Several people whipped out their cells to snap her picture as we went by, and not just because of her tight clothes. I felt like I was the only thing keeping them from rushing her, as though she were a rock star and I her matronly aunt. But despite the attention, Rosalee only had eyes for me.
On one street, however, we weren’t quite as welcome, a street with trees marching along either side of it with military precision. People crouched in the shade beneath the trees, watching us with guarded suspicion; walking past them was like walking past poorly leashed Rottweilers.
“What’s their problem?” I asked, moving closer to Rosalee.
“This is Dark Peach Street,” she said, unruffled by the behavior of her fellow Porterenes. “The peaches that grow on these trees are good luck, but they’re jealously guarded. Unless you aim to get stoned with peach pits, don’t ever take any unless offered.”
In honor of Dark Peach Street, we walked to Alcide’s Cajun Market and bought a bag of regular peaches from a strapping white-haired man in suspenders. Rosalee spoke to him in German and he answered back, grinning ear to ear as he flirted with her.
“You did use to live in Germany, didn’t you?” I asked when we’d moved on, the peach warm and sweet and welcome within my taquito-ravaged mouth. “I remember Poppa said you guys met on a plane in Hamburg.”
She didn’t say anything. I hoped she hadn’t gone closemouthed on me again.
“Why did you move to Germany?” I prompted.
“I went to school there, in Heidelberg. It was different, so opposite of what I’d grown up with here. Germany was changing—the Berlin Wall had fallen. Seemed like a good time for change.”
“Did you change?”
“No.” She shrugged fatalistically. “Once a downsquare girl, always a downsquare girl.”
“Is your family still downsquare?”
“Nope. Moved up to Lamartine.”
“They live on our street?”
Before I could get excited about the idea of grandparents and cousins, she said,
“Yeah. In the cemetery.”
“All of them?”
“Wasn’t very many to start with. Just me, the folks, and a couple of great-aunts. Wanna see my old house?”
It was just down the street, a one-story with orange shutters and a kid’s bike lying forgotten on the lawn.
Rosalee seemed to empty as she stared at the house. “See that tree?” She pointed to the cottonwood shading the lawn. “When I’d get in trouble, Daddy’d make me come out here and rip a branch off that tree, and he’d switch me with it.”
“Switch?”
She pretended to whip at my legs.
“He hit you with it?”
“Corporal punishment.” She stared at the house grimly. “You didn’t miss a thing not growing up in the South.”

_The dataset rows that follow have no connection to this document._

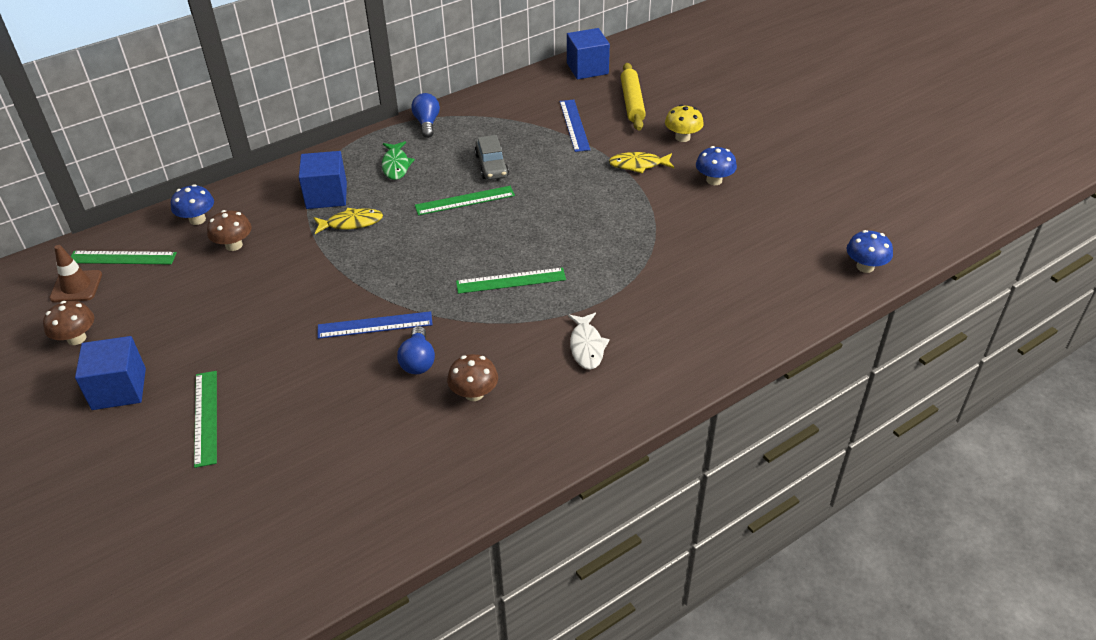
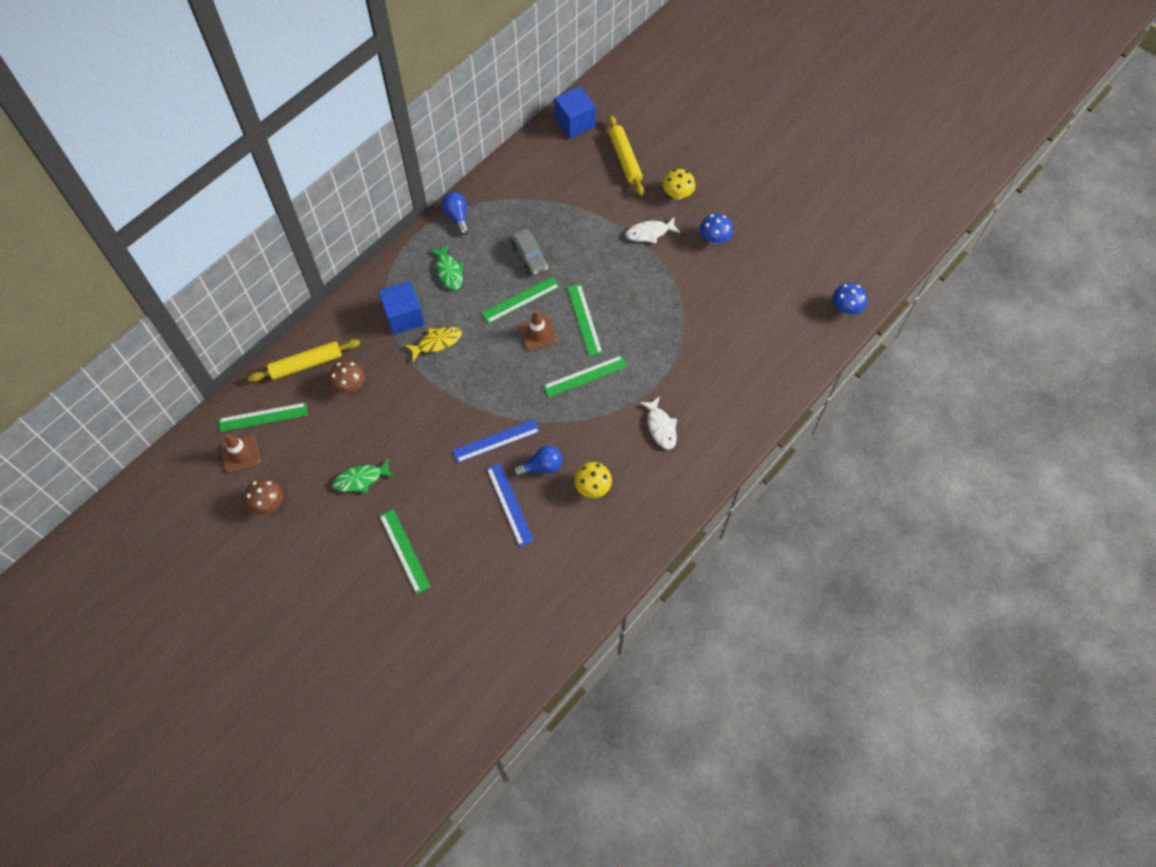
camera: 15 degrees left, 20 degrees up
blue cube [75,336,146,410] -> none
blue mushroom [171,184,214,225] -> yellow rolling pin [248,339,360,382]
blue light bulb [397,326,435,374] -> blue light bulb turned 90 degrees counterclockwise [513,446,562,477]
brown mushroom [447,354,498,401] -> yellow mushroom [574,462,612,498]
blue ruler [560,100,590,152] -> blue ruler moved to [487,463,534,547]
yellow fish [608,152,674,174] -> white fish [626,218,681,244]
none -> green fish [333,458,395,493]
none -> brown traffic cone [518,310,558,351]
none -> green ruler [567,284,603,356]

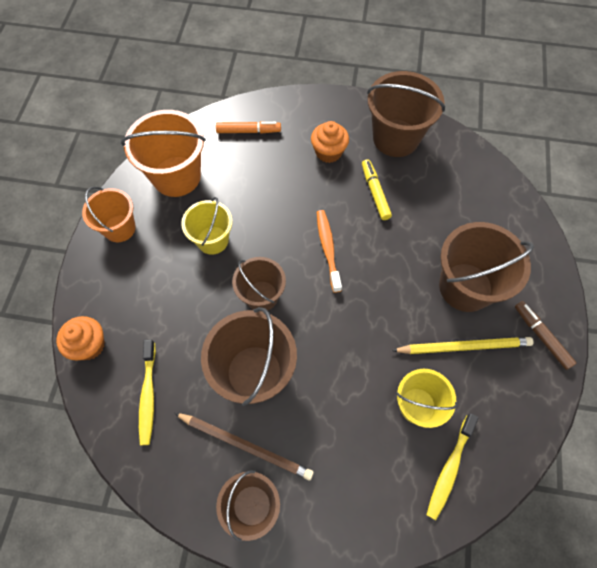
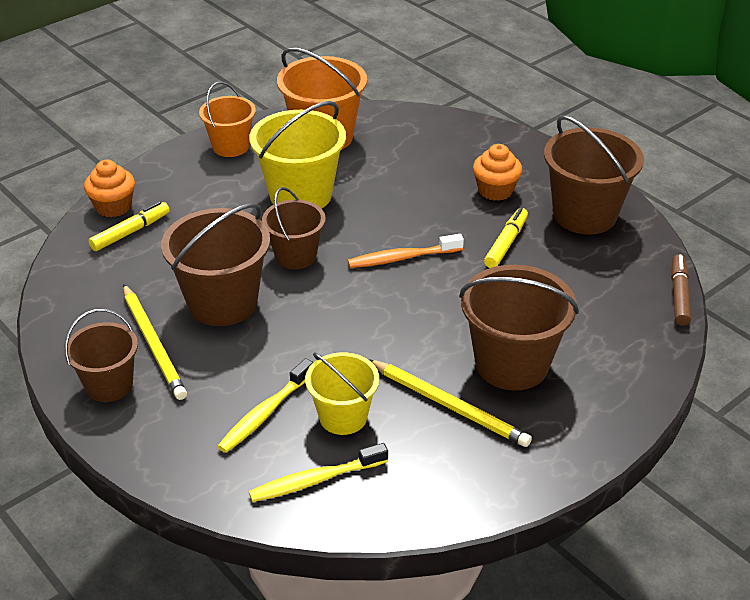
camera: 40 degrees right, 25 degrees down
yellow toothbrush [139,339,156,445] -> yellow toothbrush moved to [217,358,313,453]
brown pencil [174,413,314,481] -> yellow pencil [123,284,187,400]
yellow bucket [181,197,233,254] -> yellow bucket [249,101,346,209], size x1.60
orange marker [216,121,281,134] -> none
orange toothbrush [317,210,342,293] -> orange toothbrush turned 135 degrees counterclockwise [348,234,464,268]
brown marker [515,301,576,370] -> brown marker moved to [671,254,691,326]
none -> yellow marker [88,201,170,251]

“We moved to Dallas when I was seven,” I said to distract her. “I’ve lived in the South for nine years.”
“It’s not the same.” Her black eyes melted a little. “You were with Joosef far away from here. Happy. Free.”
“I would have been happy growing up here.”

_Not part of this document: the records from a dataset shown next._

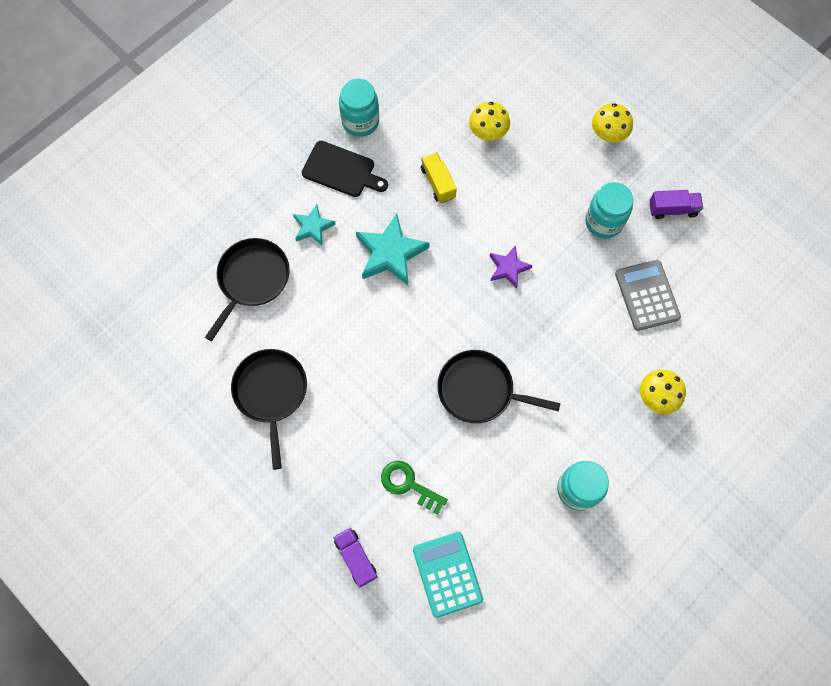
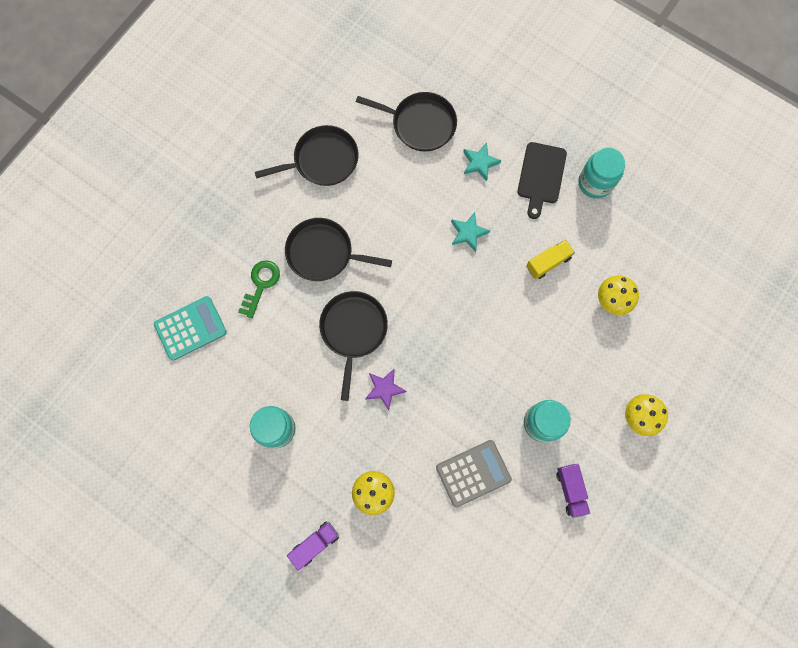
camera: 80 degrees right, 5 degrees up
purple truck [333,527,377,587] -> purple truck moved to [287,521,339,571]
turquoise star [356,213,430,285] -> turquoise star [451,212,490,252], size x0.59
purple star [490,245,533,289] -> purple star moved to [365,369,407,410]
none -> black pan [285,218,392,281]

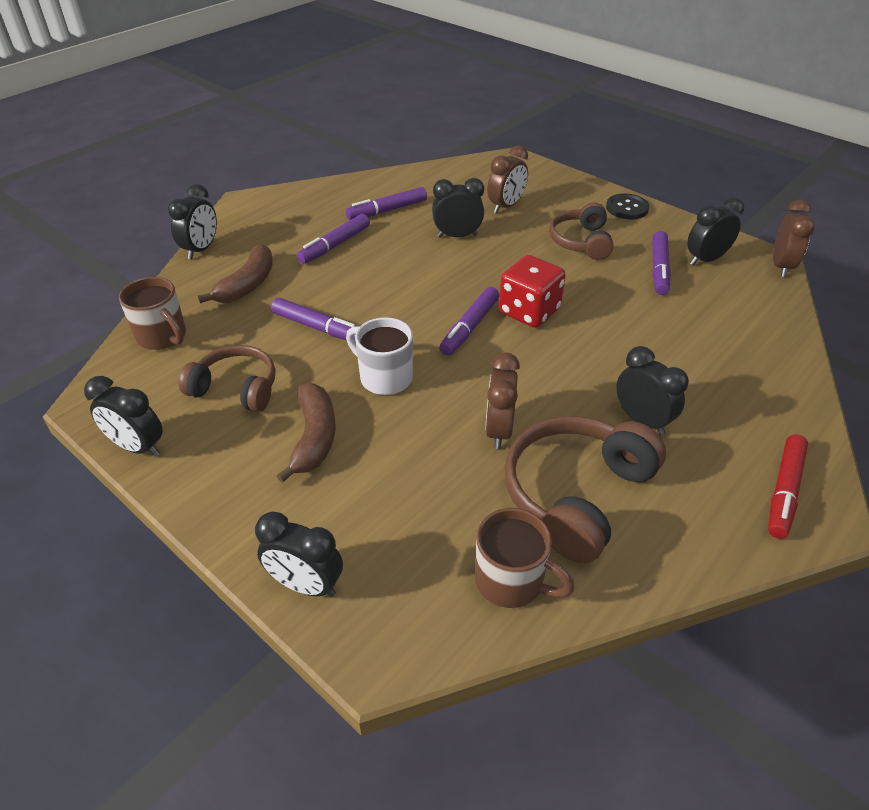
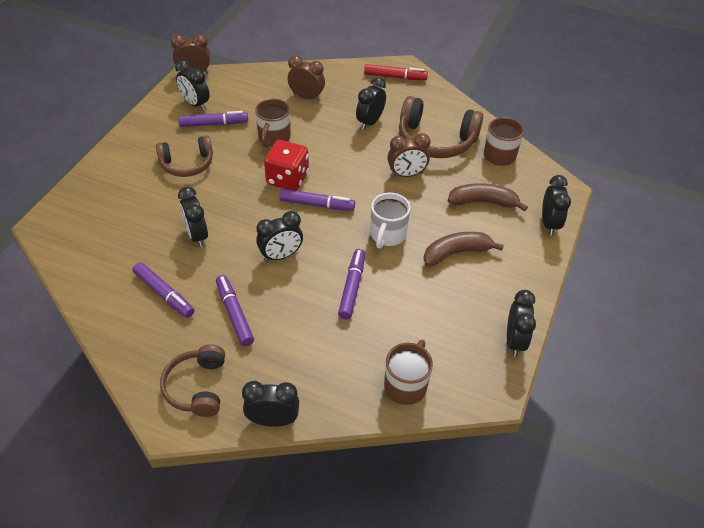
camera: 110 degrees left, 5 degrees up
brown headphones [179,345,275,412] -> brown headphones moved to [160,344,225,417]
brown banana [198,244,273,303] -> brown banana moved to [448,183,528,212]
purple marker [297,214,370,264] -> purple marker turned 135 degrees counterclockwise [216,275,254,346]
brown clock [487,146,528,213] -> brown clock moved to [288,55,325,101]
black button [606,193,649,219] -> none
none -> brown mug [255,98,291,148]
none -> black clock [256,211,303,262]

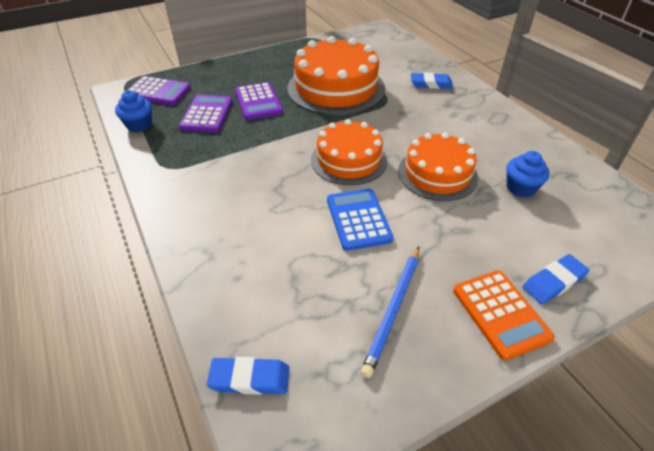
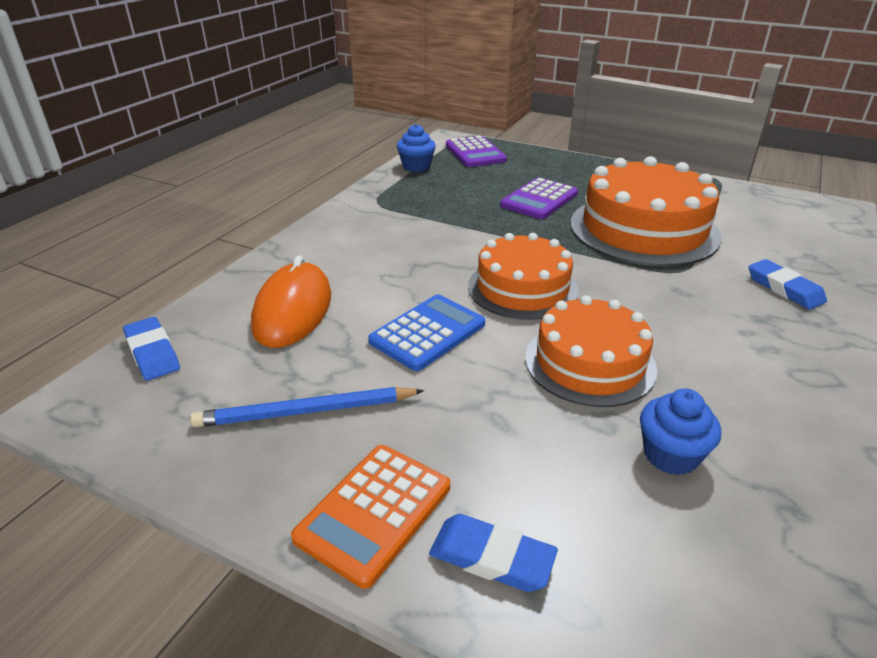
camera: 55 degrees right, 10 degrees down
purple calculator [179,95,233,132] -> none
none -> orange mouse [251,255,331,348]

“It’s dangerous here.” Her hands drifted up to hide in her armpits. “I always thought that was why Daddy was the way he was. Because he was so desperate to protect me. And when you showed up, I thought, now I’m gone have to be like Daddy; how else can I keep her safe? But I couldn’t be like that. I couldn’t hurt you.”
Strange how she didn’t understand that her coldness had been more hurtful than any beating would have been.

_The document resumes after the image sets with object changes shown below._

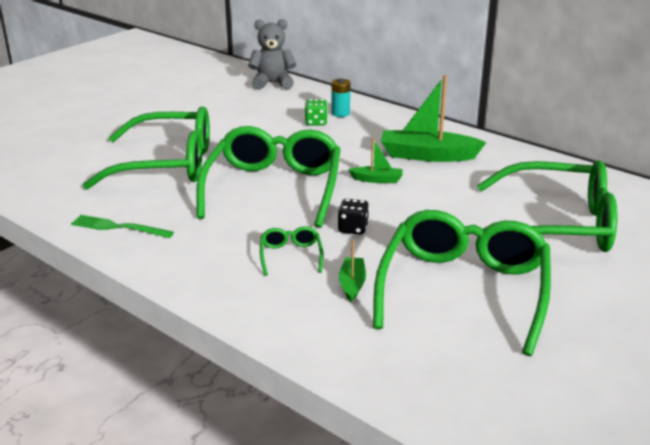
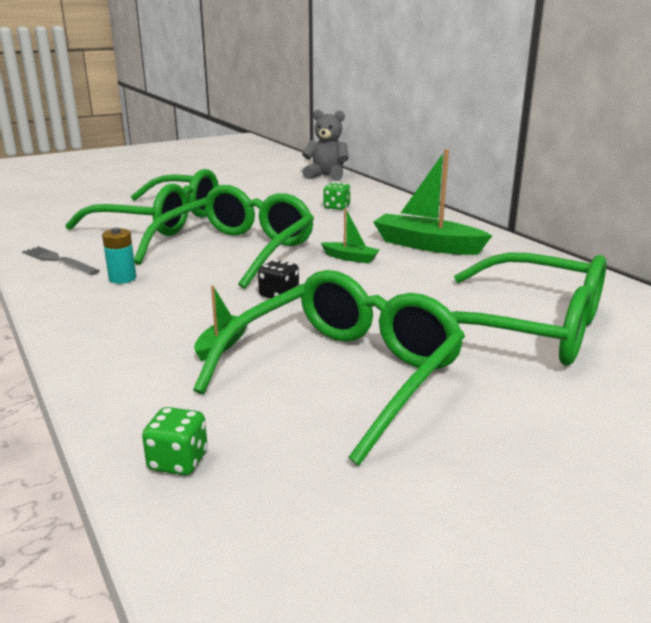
camera: 20 degrees right, 5 degrees down
green fork [71,215,174,238] -> grey fork [22,246,100,275]
green glasses [260,226,323,276] -> none
turquoise battery [331,78,350,117] -> turquoise battery moved to [102,228,136,284]
none -> green dice [142,407,207,475]

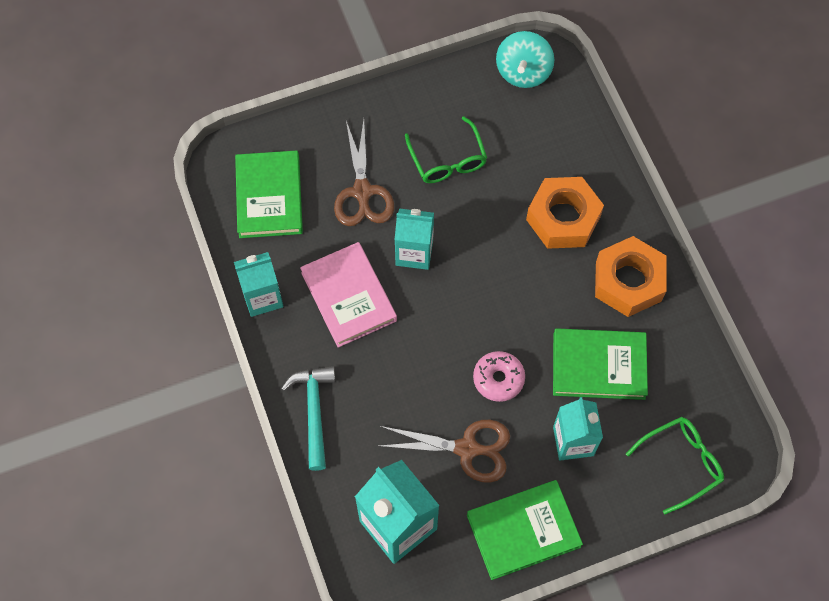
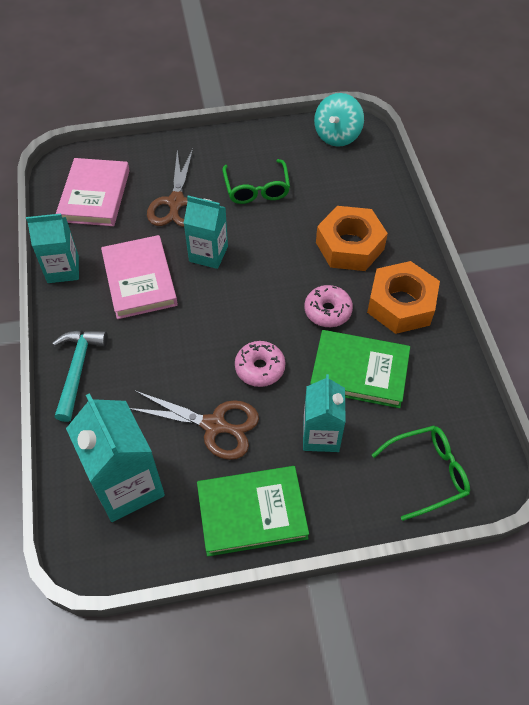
camera: 10 degrees right, 10 degrees down
green book [235,150,303,238] -> pink book [56,158,130,226]
none -> pink donut [304,285,353,327]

“So I figured if I bided my time, you’d be scared away on your own. My hope was that you’d only see something scary and not get eaten by it. My hope was that you’d give up.
“Then you came home from the fucking dark park with a severed head. And you were so nonchalant about it. God, that pissed me off.”
But she didn’t look pissed. She didn’t even sound pissed. The more she talked, the deader she looked and sounded. As if her childhood home was drawing something vital from her.
“You were afraid for me?” I said, touching her arm.
“Partly.” She pulled away from my touch, her eyes never leaving the house. “But mostly, when you managed to keep yourself safe, I realized that the way I’d been raised was so unnecessary. All the switchings. The beatings. The spying. The interrogation.